Enhancing Cloud Reliability With Failure Simulation In AWS

Home / Blog / Enhancing Cloud Reliability With Failure Simulation In AWS
Blog - Enhancing Cloud Reliability With Failure Simulation In AWS

Cloud consultant Asanka Nissanka looks at how to use AWS Fault Injection Simulator (FIS) for chaos testing.

One of the most common misconceptions about cloud-based systems is that they are inherently reliable and don’t require failure testing. Yet under the shared responsibility model, cloud vendors are only responsible for reliability of the cloud, not workloads in the cloud. This blogpost looks at how to enhance the reliability of workloads in Amazon Web Services (AWS) with failure in mind.

Firstly, all workloads should be designed to withstand failures.

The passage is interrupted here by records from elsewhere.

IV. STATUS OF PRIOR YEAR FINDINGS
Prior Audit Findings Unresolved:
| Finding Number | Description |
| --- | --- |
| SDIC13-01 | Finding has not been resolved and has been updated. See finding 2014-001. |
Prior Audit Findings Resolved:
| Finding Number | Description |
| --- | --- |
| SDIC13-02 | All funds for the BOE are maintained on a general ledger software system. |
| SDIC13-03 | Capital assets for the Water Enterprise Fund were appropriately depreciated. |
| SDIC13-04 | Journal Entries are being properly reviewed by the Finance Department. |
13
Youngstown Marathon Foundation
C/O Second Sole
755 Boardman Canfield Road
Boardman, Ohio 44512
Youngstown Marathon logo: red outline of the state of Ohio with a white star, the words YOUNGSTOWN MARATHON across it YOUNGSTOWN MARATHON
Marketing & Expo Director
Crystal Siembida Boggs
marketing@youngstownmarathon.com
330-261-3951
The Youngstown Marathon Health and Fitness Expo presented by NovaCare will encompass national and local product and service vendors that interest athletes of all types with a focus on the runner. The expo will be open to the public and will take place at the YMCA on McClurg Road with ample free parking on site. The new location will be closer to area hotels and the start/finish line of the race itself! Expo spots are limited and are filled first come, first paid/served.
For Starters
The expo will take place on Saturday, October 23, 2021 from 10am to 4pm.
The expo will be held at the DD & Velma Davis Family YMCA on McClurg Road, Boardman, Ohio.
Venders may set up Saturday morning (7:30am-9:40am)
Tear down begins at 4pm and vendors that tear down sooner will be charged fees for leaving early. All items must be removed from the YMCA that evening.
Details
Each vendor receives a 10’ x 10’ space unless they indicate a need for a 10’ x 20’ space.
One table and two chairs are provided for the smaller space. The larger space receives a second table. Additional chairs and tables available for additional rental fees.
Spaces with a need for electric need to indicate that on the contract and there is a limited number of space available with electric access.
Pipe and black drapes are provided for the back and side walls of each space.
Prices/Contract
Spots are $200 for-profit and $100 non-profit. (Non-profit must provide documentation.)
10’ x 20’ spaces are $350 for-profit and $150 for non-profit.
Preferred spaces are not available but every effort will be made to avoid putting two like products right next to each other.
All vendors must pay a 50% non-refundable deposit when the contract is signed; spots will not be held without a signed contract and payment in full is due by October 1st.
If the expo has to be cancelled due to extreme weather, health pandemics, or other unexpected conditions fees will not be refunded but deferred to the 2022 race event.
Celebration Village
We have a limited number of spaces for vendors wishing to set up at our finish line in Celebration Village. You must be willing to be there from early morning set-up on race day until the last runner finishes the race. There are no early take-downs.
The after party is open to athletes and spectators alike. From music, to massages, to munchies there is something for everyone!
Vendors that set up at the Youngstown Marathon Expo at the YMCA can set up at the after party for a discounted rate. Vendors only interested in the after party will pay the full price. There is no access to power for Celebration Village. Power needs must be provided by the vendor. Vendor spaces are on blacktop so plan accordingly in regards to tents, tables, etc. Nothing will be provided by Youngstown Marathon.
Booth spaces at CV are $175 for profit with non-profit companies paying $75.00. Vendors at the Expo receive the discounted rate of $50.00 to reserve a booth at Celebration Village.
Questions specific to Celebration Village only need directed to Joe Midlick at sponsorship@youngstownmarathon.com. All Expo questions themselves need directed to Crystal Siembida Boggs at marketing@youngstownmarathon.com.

Ten years after the launch of Amazon, CTO Werner Vogels said a key lesson he’d learnt was that:

Failures are a given and everything will eventually fail over time: from routers to hard disks, from operating systems to memory units corrupting TCP packets, from transient errors to permanent failures. This is a given, whether you are using the highest-quality hardware or lowest cost components.

If you’re looking for an overview of design principles to manage the risk of failure, the reliability pillar of the Well-Architected Framework is a good place to start. Here, we drill down into failure simulation using AWS Fault Injection Simulator (FIS).

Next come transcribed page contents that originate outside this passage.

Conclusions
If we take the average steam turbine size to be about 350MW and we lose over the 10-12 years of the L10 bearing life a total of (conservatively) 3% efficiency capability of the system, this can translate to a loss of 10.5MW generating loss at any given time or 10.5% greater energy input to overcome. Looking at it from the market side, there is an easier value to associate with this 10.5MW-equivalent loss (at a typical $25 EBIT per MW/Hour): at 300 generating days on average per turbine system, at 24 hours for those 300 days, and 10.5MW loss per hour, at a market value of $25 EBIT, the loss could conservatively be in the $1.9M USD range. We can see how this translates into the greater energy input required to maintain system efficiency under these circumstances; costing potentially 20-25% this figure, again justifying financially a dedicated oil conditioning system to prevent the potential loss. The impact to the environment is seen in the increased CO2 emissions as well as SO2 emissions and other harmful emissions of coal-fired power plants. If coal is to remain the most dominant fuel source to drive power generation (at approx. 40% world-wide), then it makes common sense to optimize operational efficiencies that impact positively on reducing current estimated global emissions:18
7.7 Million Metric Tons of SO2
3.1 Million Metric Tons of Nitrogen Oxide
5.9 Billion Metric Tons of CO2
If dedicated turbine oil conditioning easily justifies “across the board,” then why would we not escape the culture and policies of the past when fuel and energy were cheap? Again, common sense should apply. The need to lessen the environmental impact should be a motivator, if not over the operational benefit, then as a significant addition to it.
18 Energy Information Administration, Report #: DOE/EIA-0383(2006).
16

What is failure simulation? 

The chaos engineering discipline advocates experimenting on distributed systems to build confidence in their ability to withstand turbulent conditions. Failure simulation falls within this scope. It’s a testing technique which can be used to validate a system’s resiliency.

Failures are unpredictable and it’s hard to manually induce them. Afterall, we cannot physically start a fire in a data centre to test for an outage. However, we can simulate changes or failures that resemble what might occur in this scenario. For instance, to simulate Availability Zone failure we might cut off the networking in each of the subnets.

While failure simulation is a useful technique, it must be handled carefully in production environments or when used at scale. The execution needs to be closely managed, and important factors to account for include:

  • Blast radius definition – Filter and select a subset of resources to be targeted during the experiment.
  • Stop experiment – Ensure there is a way to terminate the experiment manually or automatically if something goes wrong.
  • Monitoring – Observe each step of the experiment’s progress and set parameters (e.g., start time, end time, duration).
  • Security – Safeguard resources and configurations with controlled access.

AWS FIS is a fully managed service with features that address these concerns. It provides a real-world fault injection experience from a centralised console. Reusable experiment templates can be created, incorporating various fault types to simulate outage scenarios with different levels of complexity. Furthermore, FIS provides inbuilt mechanisms to terminate the execution of an experiment before it runs out of control.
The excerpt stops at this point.